Isn’t it hot? Well. Two days of heat and the whole country is upset. For example, the ‘general director of Education, Culture and Welfare’ of my village (The Hague) already sent a letter to all elderly people last week. By 2020, 650 people had died from the heat, she wrote, and she wanted to prevent that. How? By hitting all 85 thousand ‘seniors’ in the face with a wet mop.
My mother was one of the lucky ones. With any luck, she’ll be one of the last survivors of the heat stress the day after tomorrow, thanks to municipal tips such as ‘Drink enough’, ‘Keep yourself cool’ and ‘Don’t sleep under a warm blanket’. ‘Is your pee dark yellow? Then have a drink as soon as possible.’
A sour smell of patronizing wafted through the open doors. According to the latest etiquette, you can’t grumble about that. ‘If you don’t need those tips, they’re for someone else. Fine, isn’t it?’ Is also true. And yet – my feet in a cold bath, the puddle still bright yellow – I couldn’t get the images out of my heated head: last week’s municipal Welfare team meeting.
Just a few more days of work, then it was finally vacation; But first, let’s go through this note. It has been discussed, brainstormed, written, checked, adapted, printed hundreds of thousands of times and also sent. Everyone could safely enter Black Saturday, on their way to a southern forest fire.
Now that a state of emergency has been declared, the National Heat Plan has been made a Constitution. Article 1: ‘Drink enough.’ All resistance has been successfully broken. Not only did the General Director of Education, Culture and Welfare get it, the media landscape has also withered – the commandment ‘Avoid the media’ would certainly help to keep a cool head in times of heat stress.
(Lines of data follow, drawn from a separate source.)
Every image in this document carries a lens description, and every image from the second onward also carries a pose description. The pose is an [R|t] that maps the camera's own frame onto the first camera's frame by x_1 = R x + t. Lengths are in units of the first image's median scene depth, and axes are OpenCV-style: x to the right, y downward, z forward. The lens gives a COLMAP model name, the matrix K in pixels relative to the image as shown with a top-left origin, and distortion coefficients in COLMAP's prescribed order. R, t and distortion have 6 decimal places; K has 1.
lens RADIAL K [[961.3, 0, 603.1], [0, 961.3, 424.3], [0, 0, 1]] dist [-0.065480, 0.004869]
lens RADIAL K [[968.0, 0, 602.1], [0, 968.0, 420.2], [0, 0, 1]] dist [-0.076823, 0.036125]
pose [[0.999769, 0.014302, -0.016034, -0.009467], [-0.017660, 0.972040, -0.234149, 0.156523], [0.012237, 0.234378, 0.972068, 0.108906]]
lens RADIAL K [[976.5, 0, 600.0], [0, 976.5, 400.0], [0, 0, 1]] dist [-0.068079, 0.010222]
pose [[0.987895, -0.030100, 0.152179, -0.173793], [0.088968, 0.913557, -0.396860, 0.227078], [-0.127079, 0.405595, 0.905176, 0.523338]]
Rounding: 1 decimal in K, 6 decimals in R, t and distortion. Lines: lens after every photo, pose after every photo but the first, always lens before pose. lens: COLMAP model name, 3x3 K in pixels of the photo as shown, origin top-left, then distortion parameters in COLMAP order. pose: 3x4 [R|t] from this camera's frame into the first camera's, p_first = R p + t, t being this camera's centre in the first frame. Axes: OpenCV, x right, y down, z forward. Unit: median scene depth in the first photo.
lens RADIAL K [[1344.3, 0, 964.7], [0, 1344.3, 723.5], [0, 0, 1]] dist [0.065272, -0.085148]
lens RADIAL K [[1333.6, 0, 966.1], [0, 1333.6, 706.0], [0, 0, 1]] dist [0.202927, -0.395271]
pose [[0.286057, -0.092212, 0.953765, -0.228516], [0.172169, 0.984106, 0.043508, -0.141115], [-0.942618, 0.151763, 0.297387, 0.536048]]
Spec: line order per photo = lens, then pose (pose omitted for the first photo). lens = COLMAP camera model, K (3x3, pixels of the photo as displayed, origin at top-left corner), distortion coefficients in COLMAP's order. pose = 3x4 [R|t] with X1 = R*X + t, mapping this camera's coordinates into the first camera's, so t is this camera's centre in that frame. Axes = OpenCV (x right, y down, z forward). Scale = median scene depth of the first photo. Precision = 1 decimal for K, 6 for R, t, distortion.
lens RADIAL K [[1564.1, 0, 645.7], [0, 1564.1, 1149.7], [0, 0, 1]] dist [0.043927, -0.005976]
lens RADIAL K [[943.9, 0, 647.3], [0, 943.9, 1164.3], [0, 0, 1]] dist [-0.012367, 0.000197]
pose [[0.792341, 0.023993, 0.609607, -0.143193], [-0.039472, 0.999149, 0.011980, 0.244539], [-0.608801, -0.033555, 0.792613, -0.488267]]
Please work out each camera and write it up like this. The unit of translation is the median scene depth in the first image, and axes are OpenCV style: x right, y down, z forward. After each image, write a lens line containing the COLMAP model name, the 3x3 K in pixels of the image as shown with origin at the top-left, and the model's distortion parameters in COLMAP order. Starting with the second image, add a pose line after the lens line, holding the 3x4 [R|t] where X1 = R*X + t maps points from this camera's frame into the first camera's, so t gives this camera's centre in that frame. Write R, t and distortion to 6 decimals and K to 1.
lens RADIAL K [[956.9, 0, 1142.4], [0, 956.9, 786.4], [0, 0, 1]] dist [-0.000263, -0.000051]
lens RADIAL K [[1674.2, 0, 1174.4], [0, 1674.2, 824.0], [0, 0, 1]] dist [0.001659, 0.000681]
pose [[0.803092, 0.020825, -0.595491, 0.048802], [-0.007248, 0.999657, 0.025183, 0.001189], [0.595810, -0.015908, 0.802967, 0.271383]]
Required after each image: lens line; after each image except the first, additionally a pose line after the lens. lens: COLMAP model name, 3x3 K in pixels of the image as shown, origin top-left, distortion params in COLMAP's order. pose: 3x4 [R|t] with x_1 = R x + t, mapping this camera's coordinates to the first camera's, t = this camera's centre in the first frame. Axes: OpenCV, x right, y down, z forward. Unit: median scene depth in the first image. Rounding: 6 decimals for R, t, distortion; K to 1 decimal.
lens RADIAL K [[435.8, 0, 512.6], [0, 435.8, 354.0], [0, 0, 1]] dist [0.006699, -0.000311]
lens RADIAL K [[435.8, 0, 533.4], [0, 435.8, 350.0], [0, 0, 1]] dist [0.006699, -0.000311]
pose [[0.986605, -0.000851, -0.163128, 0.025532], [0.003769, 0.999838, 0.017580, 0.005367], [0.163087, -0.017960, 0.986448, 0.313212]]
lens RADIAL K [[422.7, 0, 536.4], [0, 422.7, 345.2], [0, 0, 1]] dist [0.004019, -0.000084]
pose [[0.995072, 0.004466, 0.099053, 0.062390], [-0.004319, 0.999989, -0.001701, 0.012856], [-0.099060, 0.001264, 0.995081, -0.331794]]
ANP, 1.08 pm: ‘Fire brigade advises against lighting fire in nature’.
Even the learned former evening newspaper got the tropics in the headlines on Monday with two full news pages about ‘how to deal with the heat’. Stay indoors, wear light clothes – you don’t expect it. Question from the editor Slim Leven: ‘Does it make sense to turn on the fan?’ Spoiler alert: ‘Yes.’
(Admittedly, I’m not going to put my hands in hellfire for this paper either.)
Once, when it was still raining, we sank unnoticed into the swamp. Who will pull us out?
Last week, when everyone was still concerned about nitrogen, a smart reader sent an email with some questions. He was amazed at farmers and their advocates who are allowed to shout on TV without being contradicted ‘that there is no nitrogen problem’, that ‘nature is doing better than ever’ – just look: they could still bury their heads in the sand.
Have the ecology and environment subjects been completely removed from agricultural education, the smart reader wondered. And how is it possible that we are not allowed to drive without a driver’s license, that every buttock washer in the care sector needs a diploma, but that every peasant is allowed to drive the largest chemical biofactories without the slightest knowledge of nature and the environment? Why didn’t Wageningen’s ‘agricultural university’, founded in 1876, produce smarter farmers?
Anton Chekhov was right: ‘The university develops all abilities, including stupidity.’ For some, stupidity has become an excellent business model.
I don’t even know who Chekhov was. Way too hot to look it up.